Applications of IRNSS are: terrestrial, aerial and marine navigation, vehicle tracking and fleet management, terrestrial navigation for hikers and travellers, disaster management, integration with mobile phones, mapping and geodetic data capture and visual and voice navigation for drivers. Apart from the civilian applications, the IRNSS will be used for defence purposes as well.
The Indian satellite navigation system NavIC consists of seven satellites in orbit and two as substitutes. Starting in July 2013, the Indian space agency has launched all the seven navigation satellites. The last one was launched on April 28, 2016. Each satellite has a life span of 10 years.
NavIC satellites were performing well till the three clocks in IRNSS-1A(the first satellite) failed. Navigation satellites of other countries too have faced atomic clock problems.
24-Jan-2017: Japan's military launches its first communications satellite
The satellite was launched on an H-2A rocket from the Tanegashima Space Center in southern Japan.
Amid China’s increasing maritime activities and North Korea’s missile threat, the Kirameki-2 satellite – Japan’s first military communications satellite – is designed to upgrade the communications networks for the country's Self Defense Forces.
The new satellite, one of the three so-called X-band satellites planned to replace the three civilian ones currently used by the Japanese military, will strengthen military units’ ability to communicate on a high-speed and high-capacity network.
The first satellite, the Kirameki-1, was planned to go into space last July, but was damaged during transport to a launch port in French Guiana. It is currently undergoing repair and is scheduled for launch next year.
As the main US ally in Asia grows increasingly alarmed by China’s military activity in the region and missile threats from North Korea, the new satellites will also expand Japan’s capacity to communicate across more territory in an emergency.
The island nation is in the midst of a territorial dispute with its neighbors in the East China Sea over a group of uninhabited islands that China calls the Diaoyu, while Japan calls them the Senkaku. According to a UN report in 1969, the islets may contain sizable petroleum reserves, which renewed territorial interests in the region.
Tensions between China and Japan escalated in 2016, with Japan scrambling to meet new challenges both in air and in the sea. Japan's Ministry of Defense announced Friday that Chinese aircraft approached Japanese airspace 644 times between April and December, almost doubling the number from the previous year. In December, in what China called a routine exercise, China sent out its first aircraft carrier with several warships into the passage between the Japanese Southwestern islands and the Pacific.

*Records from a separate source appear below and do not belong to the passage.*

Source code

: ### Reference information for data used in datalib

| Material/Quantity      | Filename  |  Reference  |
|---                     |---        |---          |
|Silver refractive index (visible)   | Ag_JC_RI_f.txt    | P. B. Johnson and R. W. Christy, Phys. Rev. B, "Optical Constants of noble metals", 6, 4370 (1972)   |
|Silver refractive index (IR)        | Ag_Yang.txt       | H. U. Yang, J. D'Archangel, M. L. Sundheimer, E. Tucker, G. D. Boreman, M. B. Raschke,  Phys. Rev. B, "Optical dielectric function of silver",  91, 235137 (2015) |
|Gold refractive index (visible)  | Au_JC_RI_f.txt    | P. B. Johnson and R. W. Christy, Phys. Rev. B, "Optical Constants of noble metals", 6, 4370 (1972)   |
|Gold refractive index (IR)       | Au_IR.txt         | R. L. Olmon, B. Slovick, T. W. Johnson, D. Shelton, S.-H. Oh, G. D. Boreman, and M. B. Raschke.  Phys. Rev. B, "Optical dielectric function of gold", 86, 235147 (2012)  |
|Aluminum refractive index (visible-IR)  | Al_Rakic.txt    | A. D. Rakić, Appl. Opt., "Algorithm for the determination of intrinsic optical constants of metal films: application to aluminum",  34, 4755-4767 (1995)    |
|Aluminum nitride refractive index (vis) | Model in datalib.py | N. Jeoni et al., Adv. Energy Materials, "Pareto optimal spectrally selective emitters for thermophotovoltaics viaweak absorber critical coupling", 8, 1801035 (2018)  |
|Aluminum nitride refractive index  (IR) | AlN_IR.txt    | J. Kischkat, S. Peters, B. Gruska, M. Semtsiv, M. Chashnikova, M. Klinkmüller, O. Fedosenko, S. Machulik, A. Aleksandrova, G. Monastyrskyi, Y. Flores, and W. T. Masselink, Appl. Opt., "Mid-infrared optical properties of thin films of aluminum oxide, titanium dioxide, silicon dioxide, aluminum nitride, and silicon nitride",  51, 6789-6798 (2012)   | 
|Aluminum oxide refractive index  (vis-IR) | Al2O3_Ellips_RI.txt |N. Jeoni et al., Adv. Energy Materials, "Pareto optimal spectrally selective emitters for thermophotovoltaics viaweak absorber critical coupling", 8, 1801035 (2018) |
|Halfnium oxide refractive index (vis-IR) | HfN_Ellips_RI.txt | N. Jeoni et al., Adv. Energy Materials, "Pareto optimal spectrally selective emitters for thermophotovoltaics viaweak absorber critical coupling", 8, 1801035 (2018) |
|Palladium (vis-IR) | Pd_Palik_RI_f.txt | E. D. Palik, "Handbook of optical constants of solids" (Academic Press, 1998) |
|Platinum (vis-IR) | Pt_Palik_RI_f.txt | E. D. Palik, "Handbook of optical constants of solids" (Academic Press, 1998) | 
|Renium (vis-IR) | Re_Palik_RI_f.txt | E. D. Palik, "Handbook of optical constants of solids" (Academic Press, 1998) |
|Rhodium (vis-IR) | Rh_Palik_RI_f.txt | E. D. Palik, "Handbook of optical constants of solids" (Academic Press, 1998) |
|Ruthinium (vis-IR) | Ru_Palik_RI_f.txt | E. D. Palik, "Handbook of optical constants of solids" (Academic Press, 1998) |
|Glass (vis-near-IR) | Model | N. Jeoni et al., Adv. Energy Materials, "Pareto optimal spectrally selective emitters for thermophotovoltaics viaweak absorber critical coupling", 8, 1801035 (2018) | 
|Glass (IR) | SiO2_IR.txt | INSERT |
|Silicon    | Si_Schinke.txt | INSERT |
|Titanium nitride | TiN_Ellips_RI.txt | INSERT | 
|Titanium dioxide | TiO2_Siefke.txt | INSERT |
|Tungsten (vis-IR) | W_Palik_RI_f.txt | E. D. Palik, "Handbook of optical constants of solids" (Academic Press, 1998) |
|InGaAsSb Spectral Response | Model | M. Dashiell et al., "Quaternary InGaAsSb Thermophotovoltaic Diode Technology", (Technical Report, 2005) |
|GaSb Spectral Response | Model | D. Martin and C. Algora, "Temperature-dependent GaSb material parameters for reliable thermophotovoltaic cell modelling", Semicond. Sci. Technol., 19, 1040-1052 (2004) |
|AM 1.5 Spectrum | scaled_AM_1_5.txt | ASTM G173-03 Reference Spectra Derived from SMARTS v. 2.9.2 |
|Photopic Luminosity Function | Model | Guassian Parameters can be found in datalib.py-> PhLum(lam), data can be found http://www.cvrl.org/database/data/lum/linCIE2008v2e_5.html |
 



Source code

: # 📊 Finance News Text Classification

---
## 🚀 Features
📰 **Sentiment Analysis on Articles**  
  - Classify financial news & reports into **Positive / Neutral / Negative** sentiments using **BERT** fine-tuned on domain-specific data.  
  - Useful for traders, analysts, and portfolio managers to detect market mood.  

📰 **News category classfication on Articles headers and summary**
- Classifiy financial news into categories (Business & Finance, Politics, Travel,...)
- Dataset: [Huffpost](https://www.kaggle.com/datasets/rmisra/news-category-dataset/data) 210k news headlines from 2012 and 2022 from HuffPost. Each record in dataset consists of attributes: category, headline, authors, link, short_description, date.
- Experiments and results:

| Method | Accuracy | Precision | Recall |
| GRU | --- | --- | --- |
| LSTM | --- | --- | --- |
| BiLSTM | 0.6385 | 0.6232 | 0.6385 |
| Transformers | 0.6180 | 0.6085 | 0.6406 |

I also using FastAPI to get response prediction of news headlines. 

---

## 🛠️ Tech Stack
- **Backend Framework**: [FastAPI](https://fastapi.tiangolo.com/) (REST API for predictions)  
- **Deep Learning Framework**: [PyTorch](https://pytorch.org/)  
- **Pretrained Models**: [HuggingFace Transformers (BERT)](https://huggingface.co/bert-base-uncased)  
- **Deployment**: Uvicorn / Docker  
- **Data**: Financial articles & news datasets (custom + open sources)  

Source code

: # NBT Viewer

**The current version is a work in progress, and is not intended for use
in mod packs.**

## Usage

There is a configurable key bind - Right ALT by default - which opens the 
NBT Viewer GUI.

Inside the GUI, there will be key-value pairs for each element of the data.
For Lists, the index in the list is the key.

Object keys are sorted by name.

The new satellite program is also seen as part of the effort for Japan to assume a stronger security role in Asia under right-leaning Prime Minister Shinzo Abe.
After the 2011 earthquake and tsunami, which caused nuclear accidents and more than 15,000 fatalities, Japan also hopes to use the new satellites for emergency response in the case of a natural disaster.
They could also help Japanese troops in overseas operations, including its international peacekeeping operations in South Sudan and Somali.